[pfSense] Virtual IPs: Carp or proxy arp?
athompso at athompso.net
Thu Mar 22 08:32:34 EDT 2012
> On 2012-03-21 21:22, Adam Thompson wrote:
> > Based on that very high-level summary:
> > -assuming the /28 isn't a true routed /28,
> I would have to ask my ISP to get the answer?
> What is a true routed subnet? It means that every IP address in the
> subnet is availabie in a switch in which you connect your ISP's
> network cable or is it that you must use a firewall or router of
> your own to address those IPs?
I knew you were going to ask that :-). By my definition, a routed subnet
is one where you control a router that has (at least) two interfaces, the
entire /28 is bound to one of them, and the other interface has an IP
address that is *outside* the subnet.
In other words, the ISP delegates the entire subnet to you, and tells you
what (static) IP address they expect to reach you *through*. Delegations
in this traditional style are becoming increasingly rare, because with
advances in OSS software and hardware, it has become very easy for them to
allocate you chunks of IP space directly (without needing a router).
Also, the average consumer connecting to the internet actually *prefers* a
bunch of IPs they can use directly without having to set up a router.
When you *have* a router, however, it adds complications like 1:1 NAT.
I haven't seen any ISP delegate anything smaller than a /24 for quite a
few years now. It does make the ISP's routing more complex when they
delegate (routing table size increases, and someone has to provision
either static routes or BGP peering), so many avoid doing so at all.
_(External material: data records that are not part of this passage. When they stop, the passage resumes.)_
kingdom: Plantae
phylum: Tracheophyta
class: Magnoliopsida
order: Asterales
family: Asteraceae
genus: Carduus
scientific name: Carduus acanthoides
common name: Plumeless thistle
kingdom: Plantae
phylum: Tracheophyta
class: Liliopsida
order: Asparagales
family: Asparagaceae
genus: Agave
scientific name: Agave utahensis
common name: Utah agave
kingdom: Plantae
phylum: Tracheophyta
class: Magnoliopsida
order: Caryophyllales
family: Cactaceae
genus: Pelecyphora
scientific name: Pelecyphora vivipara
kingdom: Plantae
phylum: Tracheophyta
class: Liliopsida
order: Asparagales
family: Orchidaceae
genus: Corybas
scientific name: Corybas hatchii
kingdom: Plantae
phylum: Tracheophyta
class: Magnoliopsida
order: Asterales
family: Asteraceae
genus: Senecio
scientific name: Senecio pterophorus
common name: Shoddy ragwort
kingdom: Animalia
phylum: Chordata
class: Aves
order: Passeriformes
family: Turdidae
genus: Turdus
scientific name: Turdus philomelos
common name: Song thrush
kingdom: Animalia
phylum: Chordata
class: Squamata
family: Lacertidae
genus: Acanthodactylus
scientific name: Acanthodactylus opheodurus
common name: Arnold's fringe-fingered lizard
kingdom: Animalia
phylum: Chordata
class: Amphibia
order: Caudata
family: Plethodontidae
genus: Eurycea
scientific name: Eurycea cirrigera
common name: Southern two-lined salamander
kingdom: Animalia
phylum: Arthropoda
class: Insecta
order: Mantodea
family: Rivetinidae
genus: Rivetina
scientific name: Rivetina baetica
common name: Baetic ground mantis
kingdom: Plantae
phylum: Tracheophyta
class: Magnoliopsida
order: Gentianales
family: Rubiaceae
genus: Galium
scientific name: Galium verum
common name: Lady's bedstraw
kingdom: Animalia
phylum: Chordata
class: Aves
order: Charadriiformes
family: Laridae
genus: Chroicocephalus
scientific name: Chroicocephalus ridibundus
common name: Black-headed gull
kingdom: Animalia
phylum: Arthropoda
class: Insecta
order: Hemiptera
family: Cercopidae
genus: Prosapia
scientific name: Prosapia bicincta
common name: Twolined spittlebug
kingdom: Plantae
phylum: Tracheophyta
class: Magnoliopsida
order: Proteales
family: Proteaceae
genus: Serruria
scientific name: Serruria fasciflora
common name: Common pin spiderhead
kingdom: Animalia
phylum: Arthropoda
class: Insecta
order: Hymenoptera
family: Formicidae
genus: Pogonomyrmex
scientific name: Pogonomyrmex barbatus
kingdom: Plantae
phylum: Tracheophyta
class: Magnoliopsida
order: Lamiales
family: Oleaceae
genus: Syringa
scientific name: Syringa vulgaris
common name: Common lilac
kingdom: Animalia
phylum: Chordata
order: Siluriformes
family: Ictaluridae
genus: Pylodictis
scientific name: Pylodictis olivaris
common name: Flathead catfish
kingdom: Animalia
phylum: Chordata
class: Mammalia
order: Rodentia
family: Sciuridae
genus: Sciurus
Based on my experience, there are now more ISPs than there are network
engineers competent to manage delegation, so many ISPs simply don't have
the expertise required to delegate anything correctly - and therefore they
don't do it.
> > -set pfSense's WAN IP to the first IP in the range (or reserve the
> > first three if using CARP for HA)
> I already planned/reserved 3 IPs in all of my subnets, and with the
OK :-). Although it's not perfect, pfSense's HA is pretty impressive -
and so easy that you may as well use it!
> > -set all remaining IPs as CARP-type aliases, and implement inbound
> > NAT a necessary (maybe including 1:1 for the FTP server)
> Ok, but are there drawbacks compared to an alias VIP?
None that I've run into personally. The one I can think of is that you
can't (or rather, shouldn't) run CARP on the same network (or VLAN, or...)
as any Cisco HSRP devices because they use the same Ethertype value but
aren't compatible. Or maybe that was VRRP, can't remember. Not likely to
be an issue for very many people, in any case.